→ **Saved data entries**
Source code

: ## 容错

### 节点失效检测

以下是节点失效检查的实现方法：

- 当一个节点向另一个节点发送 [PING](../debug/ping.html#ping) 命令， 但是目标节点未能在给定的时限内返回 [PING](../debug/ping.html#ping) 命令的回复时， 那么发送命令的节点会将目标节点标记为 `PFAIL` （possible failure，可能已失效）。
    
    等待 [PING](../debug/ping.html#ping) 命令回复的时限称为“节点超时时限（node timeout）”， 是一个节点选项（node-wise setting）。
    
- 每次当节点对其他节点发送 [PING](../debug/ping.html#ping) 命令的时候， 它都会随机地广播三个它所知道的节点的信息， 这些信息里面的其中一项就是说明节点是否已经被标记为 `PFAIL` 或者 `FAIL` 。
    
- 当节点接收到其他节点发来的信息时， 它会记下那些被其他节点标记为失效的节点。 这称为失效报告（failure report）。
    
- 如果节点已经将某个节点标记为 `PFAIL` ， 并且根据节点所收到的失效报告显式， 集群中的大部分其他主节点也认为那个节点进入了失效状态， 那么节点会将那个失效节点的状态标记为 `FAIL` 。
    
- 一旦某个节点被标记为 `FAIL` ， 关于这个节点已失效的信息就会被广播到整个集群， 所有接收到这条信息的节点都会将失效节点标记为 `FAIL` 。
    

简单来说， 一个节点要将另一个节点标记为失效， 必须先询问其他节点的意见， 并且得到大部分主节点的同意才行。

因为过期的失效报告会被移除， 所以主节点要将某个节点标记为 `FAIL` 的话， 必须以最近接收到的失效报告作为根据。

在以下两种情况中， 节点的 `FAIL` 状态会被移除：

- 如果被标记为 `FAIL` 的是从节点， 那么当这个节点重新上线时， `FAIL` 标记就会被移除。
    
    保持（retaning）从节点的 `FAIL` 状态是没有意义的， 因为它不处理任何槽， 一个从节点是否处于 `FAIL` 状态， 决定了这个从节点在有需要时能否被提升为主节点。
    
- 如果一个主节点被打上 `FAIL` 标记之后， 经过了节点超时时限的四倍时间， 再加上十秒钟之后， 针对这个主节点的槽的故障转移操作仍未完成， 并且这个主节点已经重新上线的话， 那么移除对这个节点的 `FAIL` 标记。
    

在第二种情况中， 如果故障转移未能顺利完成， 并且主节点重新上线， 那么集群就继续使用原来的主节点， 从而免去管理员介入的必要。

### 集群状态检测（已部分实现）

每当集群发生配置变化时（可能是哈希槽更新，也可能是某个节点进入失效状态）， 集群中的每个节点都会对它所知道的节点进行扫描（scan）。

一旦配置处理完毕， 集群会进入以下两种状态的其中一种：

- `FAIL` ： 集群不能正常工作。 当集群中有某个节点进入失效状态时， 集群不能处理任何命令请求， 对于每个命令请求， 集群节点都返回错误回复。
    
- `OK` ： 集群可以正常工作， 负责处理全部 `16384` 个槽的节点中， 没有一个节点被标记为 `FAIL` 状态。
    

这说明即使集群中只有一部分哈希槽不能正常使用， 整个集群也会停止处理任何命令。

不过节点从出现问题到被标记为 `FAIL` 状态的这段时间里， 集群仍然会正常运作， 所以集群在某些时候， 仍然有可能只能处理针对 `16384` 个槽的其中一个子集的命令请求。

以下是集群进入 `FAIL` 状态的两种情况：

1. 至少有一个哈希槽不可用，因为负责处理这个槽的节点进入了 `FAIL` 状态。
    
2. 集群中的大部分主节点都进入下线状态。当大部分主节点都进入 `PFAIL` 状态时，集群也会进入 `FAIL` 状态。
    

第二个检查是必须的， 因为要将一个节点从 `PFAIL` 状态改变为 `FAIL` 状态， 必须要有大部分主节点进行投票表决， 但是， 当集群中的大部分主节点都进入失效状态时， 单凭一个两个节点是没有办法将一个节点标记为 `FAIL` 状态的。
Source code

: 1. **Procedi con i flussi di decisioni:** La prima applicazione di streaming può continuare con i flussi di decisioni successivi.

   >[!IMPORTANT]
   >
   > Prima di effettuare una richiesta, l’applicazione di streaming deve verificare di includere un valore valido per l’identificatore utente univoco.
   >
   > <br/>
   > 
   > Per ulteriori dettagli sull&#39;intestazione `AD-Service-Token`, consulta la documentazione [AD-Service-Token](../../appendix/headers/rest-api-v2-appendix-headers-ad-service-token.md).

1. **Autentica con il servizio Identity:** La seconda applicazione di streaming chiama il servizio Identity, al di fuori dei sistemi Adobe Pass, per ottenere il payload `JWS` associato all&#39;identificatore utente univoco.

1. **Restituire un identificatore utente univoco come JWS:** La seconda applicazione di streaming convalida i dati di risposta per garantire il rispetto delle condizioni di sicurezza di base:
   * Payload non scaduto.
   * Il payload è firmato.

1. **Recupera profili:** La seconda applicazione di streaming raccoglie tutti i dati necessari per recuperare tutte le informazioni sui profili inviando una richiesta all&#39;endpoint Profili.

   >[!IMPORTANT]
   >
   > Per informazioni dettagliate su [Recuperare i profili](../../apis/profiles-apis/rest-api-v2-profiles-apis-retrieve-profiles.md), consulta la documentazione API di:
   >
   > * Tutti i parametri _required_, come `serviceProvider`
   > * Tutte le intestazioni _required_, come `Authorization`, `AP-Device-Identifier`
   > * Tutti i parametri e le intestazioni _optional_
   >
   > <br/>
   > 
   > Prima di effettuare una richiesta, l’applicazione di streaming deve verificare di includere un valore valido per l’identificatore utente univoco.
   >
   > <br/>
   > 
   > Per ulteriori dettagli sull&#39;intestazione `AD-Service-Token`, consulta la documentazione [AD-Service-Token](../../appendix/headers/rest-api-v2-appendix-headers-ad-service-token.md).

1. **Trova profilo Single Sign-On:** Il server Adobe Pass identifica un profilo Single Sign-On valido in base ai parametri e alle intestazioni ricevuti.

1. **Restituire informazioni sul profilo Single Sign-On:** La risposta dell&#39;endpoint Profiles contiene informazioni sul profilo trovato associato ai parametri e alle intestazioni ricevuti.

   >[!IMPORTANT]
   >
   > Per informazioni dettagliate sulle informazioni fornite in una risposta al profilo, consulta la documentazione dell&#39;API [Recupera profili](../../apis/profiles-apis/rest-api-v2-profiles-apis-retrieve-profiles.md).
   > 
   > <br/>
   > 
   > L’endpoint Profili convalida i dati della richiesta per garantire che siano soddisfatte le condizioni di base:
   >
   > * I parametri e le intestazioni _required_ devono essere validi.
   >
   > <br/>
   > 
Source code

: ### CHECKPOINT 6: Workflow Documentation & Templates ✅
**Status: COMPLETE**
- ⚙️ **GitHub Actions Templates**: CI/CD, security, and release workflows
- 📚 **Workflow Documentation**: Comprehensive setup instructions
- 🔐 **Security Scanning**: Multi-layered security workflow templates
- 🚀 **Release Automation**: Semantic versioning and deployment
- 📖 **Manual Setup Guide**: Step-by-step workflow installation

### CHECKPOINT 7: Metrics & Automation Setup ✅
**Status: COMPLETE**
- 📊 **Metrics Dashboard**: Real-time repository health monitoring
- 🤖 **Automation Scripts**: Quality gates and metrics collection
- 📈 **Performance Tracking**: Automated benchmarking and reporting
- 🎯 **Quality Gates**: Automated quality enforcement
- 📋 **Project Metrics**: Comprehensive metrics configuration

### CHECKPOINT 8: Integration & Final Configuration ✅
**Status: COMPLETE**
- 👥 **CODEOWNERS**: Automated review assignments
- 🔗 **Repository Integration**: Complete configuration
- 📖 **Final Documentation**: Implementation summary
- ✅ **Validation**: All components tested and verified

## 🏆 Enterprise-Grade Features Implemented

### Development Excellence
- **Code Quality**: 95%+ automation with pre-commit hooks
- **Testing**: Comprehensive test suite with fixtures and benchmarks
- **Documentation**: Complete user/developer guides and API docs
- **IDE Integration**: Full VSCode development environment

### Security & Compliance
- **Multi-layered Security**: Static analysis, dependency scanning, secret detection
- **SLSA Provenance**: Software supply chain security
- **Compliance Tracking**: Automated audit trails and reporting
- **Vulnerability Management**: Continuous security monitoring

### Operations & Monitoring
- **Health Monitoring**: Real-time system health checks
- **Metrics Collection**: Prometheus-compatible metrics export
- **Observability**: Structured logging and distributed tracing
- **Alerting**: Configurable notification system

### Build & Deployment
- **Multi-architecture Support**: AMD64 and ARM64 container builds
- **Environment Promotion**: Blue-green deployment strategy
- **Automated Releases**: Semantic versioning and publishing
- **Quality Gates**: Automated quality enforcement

→ **Exercise aim**
Copy out every line from the one containing "## 🏆 Enterprise-Grade Features Implemented" through the end of the items, without changing anything.

→ **Result of the task**
## 🏆 Enterprise-Grade Features Implemented

### Development Excellence
- **Code Quality**: 95%+ automation with pre-commit hooks
- **Testing**: Comprehensive test suite with fixtures and benchmarks
- **Documentation**: Complete user/developer guides and API docs
- **IDE Integration**: Full VSCode development environment

### Security & Compliance
- **Multi-layered Security**: Static analysis, dependency scanning, secret detection
- **SLSA Provenance**: Software supply chain security
- **Compliance Tracking**: Automated audit trails and reporting
- **Vulnerability Management**: Continuous security monitoring

### Operations & Monitoring
- **Health Monitoring**: Real-time system health checks
- **Metrics Collection**: Prometheus-compatible metrics export
- **Observability**: Structured logging and distributed tracing
- **Alerting**: Configurable notification system

### Build & Deployment
- **Multi-architecture Support**: AMD64 and ARM64 container builds
- **Environment Promotion**: Blue-green deployment strategy
- **Automated Releases**: Semantic versioning and publishing
- **Quality Gates**: Automated quality enforcement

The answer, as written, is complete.